If Northern Districts sign off their prolonged stay in Raipur with a fifth consecutive victory, against Hobart Hurricanes, they will boost their chances of making it to the knock-outs. Since 2011, when the qualifying stage was introduced to the Champions League T20, no team starting in the qualifiers has won the tournament. Sodhi said Knights were not too worried about that trend.
"It's too early to think about it. All that we are thinking is to keep delivering the way we have been and the results will follow," he said. "We have a protocol of not thinking too much about the future."
In the last year, Sodhi has played eight Tests and two T20Is for New Zealand but has not yet cemented his place in the team and his bowling average of 47 in first-class cricket and 46 in Tests has come under scrutiny. The India-born spinner, however, said he was not bothered too much by criticism against him.
"I think criticism is always going to be there. It's not been that difficult to deal with and I don't start to lose my sleep over it," Sodhi said. "Hopefully I can continue and keep doing the things that I am and improve my stats. What matters more is what my team-mates think in the nets, more than anything else. That [criticism] doesn't really bother me."

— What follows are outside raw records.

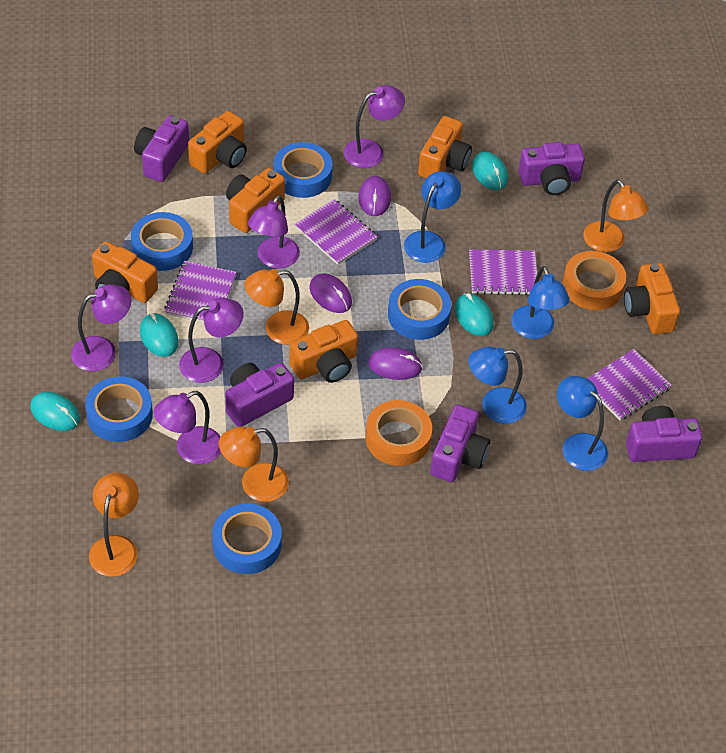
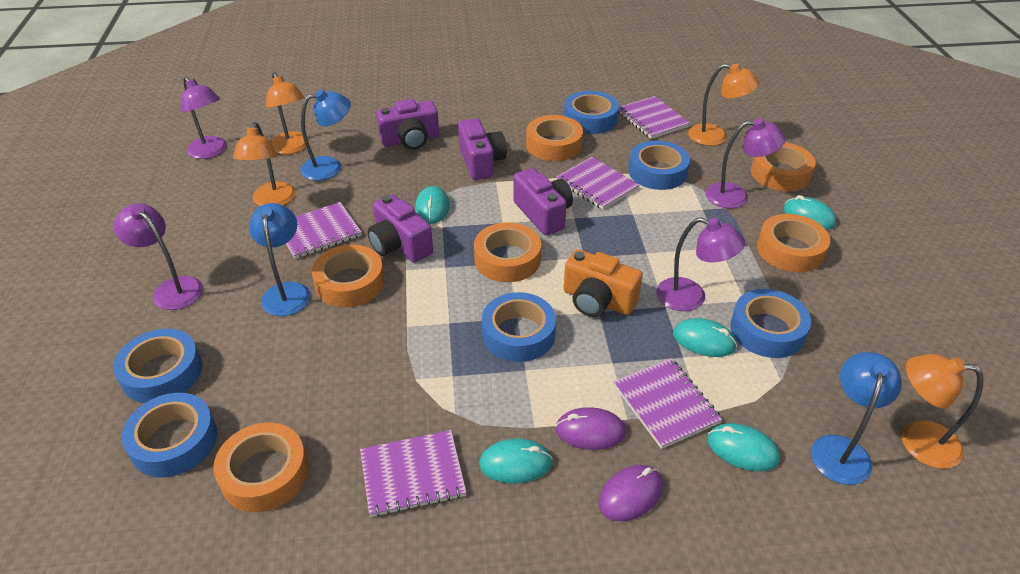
blue lamp: [404,171,461,263] [468,346,527,424] [511,266,570,339] [557,376,608,471] = 4 -> [249,203,311,316] [300,90,351,181] [811,352,902,485] = 3
blue tape: [85,376,153,442] [131,212,193,271] [212,504,282,574] [274,142,333,198] [388,279,451,340] = 5 -> [113,329,202,403] [122,393,217,478] [482,292,556,362] [564,91,619,134] [628,141,690,190] [730,289,811,358] = 6
orange camera: [92,241,158,303] [188,111,247,174] [226,168,285,233] [289,320,358,383] [418,116,472,178] [624,263,680,334] = 6 -> [563,249,643,317] = 1
orange tape: [365,400,432,466] [562,251,626,310] = 2 -> [213,423,308,512] [312,245,385,307] [474,222,541,282] [526,115,583,161] [751,142,816,191] [757,214,830,273] = 6
purple camera: [134,115,189,182] [225,363,294,427] [430,405,490,482] [518,142,585,195] [626,406,702,462] = 5 -> [367,194,433,263] [376,99,439,150] [458,118,507,180] [513,168,573,235] = 4
purple lamp: [71,284,131,371] [154,391,221,464] [179,298,244,383] [248,195,300,269] [344,85,405,168] = 5 -> [113,203,203,310] [181,76,227,159] [656,217,745,311] [705,118,786,209] = 4
purple mouse: [309,273,352,313] [358,176,391,216] [368,347,423,380] = 3 -> [555,407,626,450] [598,465,663,521] = 2
purple notebook: [164,261,237,322] [295,199,378,265] [469,249,537,295] [587,349,672,421] = 4 -> [286,202,362,259] [360,430,467,517] [556,157,639,210] [614,358,722,449] [618,96,690,139] = 5
turquoise mouse: [30,392,80,431] [140,313,179,357] [455,293,493,336] [472,151,508,190] = 4 -> [415,186,450,224] [479,438,553,484] [673,318,737,357] [707,423,780,471] [783,195,837,230] = 5

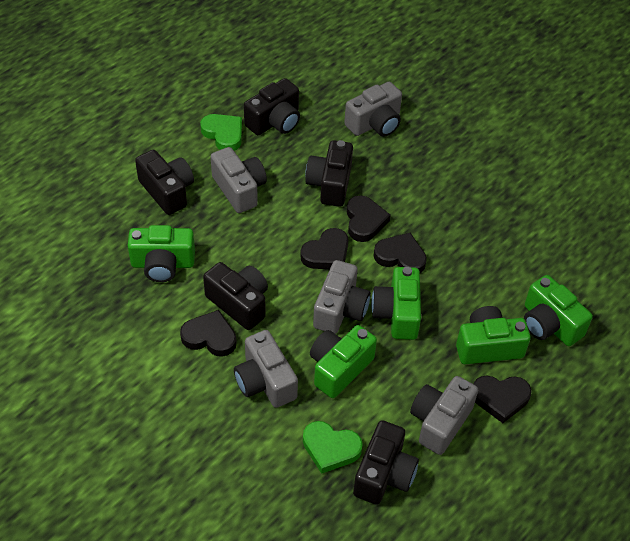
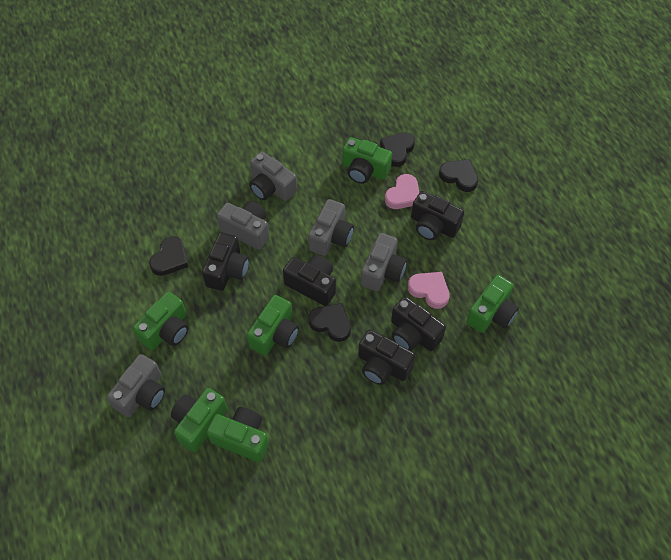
black heart: [180,310,237,357] [300,228,348,269] [347,195,391,242] [374,233,427,273] [473,375,532,423] = 5 -> [149,236,188,276] [308,303,351,342] [380,132,415,167] [439,159,478,192] = 4
green camera: [128,225,195,282] [310,325,377,398] [371,267,421,340] [456,306,531,364] [524,275,593,346] = 5 -> [133,292,189,350] [171,388,228,452] [207,407,269,462] [247,295,299,355] [342,137,392,184] [466,275,519,333] = 6
green heart: [200,114,242,151] [303,421,363,474] = 2 -> none = 0
pink heart: none = 0 -> [385,174,420,209] [408,272,450,309] = 2

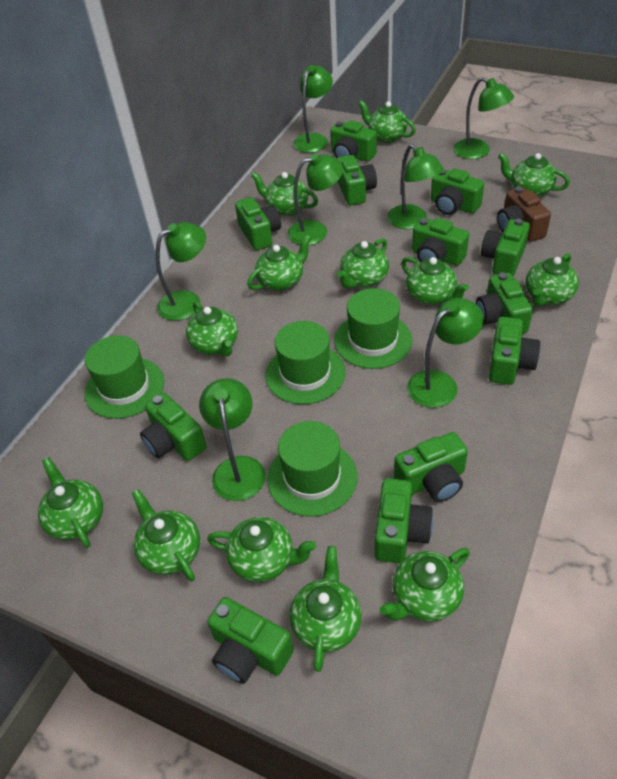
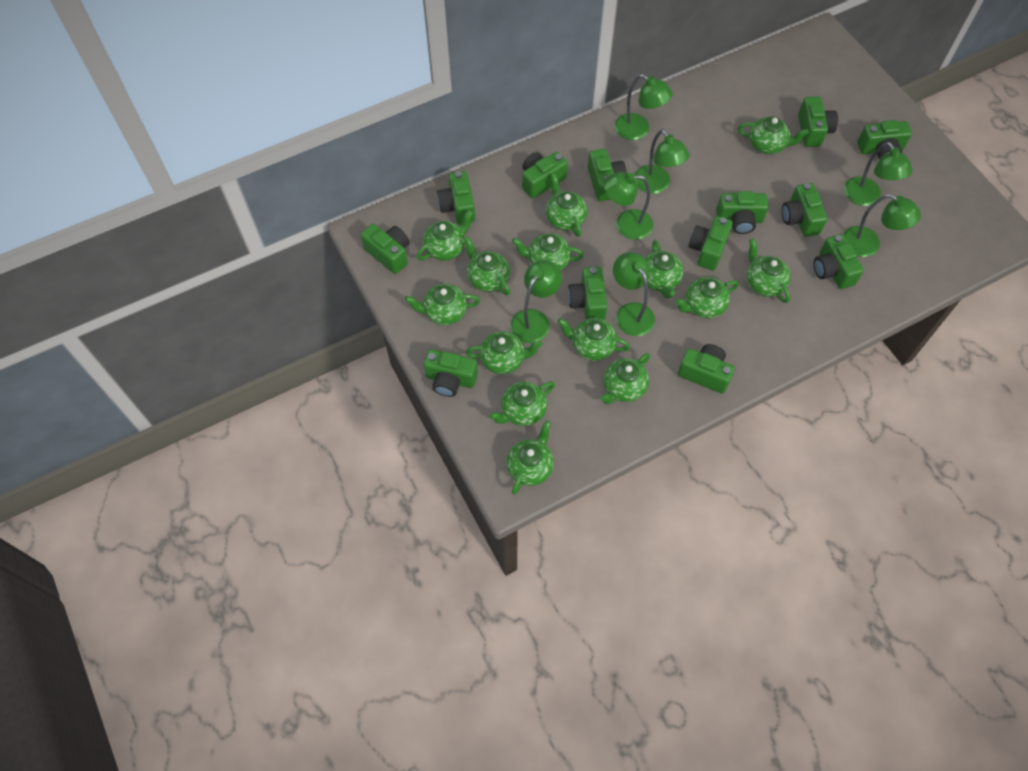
brown camera: [497,187,551,242] = 1 -> none = 0
green camera: [140,393,207,461] [207,597,294,684] [235,197,281,250] [330,120,377,162] [337,155,377,205] [375,478,433,564] [394,432,468,502] [412,218,469,266] [431,168,484,215] [476,272,533,334] [481,219,530,276] [489,316,540,385] = 12 -> [361,224,409,274] [424,349,478,397] [437,171,475,224] [522,152,568,198] [568,267,607,320] [588,149,627,202] [678,344,735,394] [689,216,733,271] [716,191,769,234] [782,183,827,237] [798,97,838,147] [814,234,864,289] [858,120,912,160] = 13
green hat: [85,335,164,419] [265,321,345,404] [267,421,358,517] [335,288,412,369] = 4 -> none = 0
green teapot: [38,457,103,548] [132,489,200,581] [186,301,238,357] [207,517,316,582] [247,234,311,291] [251,172,318,216] [290,546,362,672] [337,238,389,289] [358,100,416,143] [380,548,470,622] [401,257,469,305] [498,153,570,197] [525,253,579,307] = 13 -> [405,284,480,325] [416,210,473,261] [464,237,510,296] [466,331,542,374] [489,381,555,426] [506,421,554,495] [512,233,584,271] [546,174,587,237] [557,318,630,361] [600,353,650,404] [645,240,684,299] [675,277,739,318] [738,117,809,154] [746,239,791,303] = 14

Sodhi admitted he is still a long way from becoming a "finished product" as a bowler and cricketer and hoped he could accomplish that goal over the next few years.
"Being a part of three Test series victories, winning the Twenty20 competition with my domestic team and now being here for the Champions League has surely helped me start understanding my game a little bit better each day," he said. "I am looking forward to keep improving and I hope I can be a finished product as a bowler and as a cricketer. It will not come for another few years."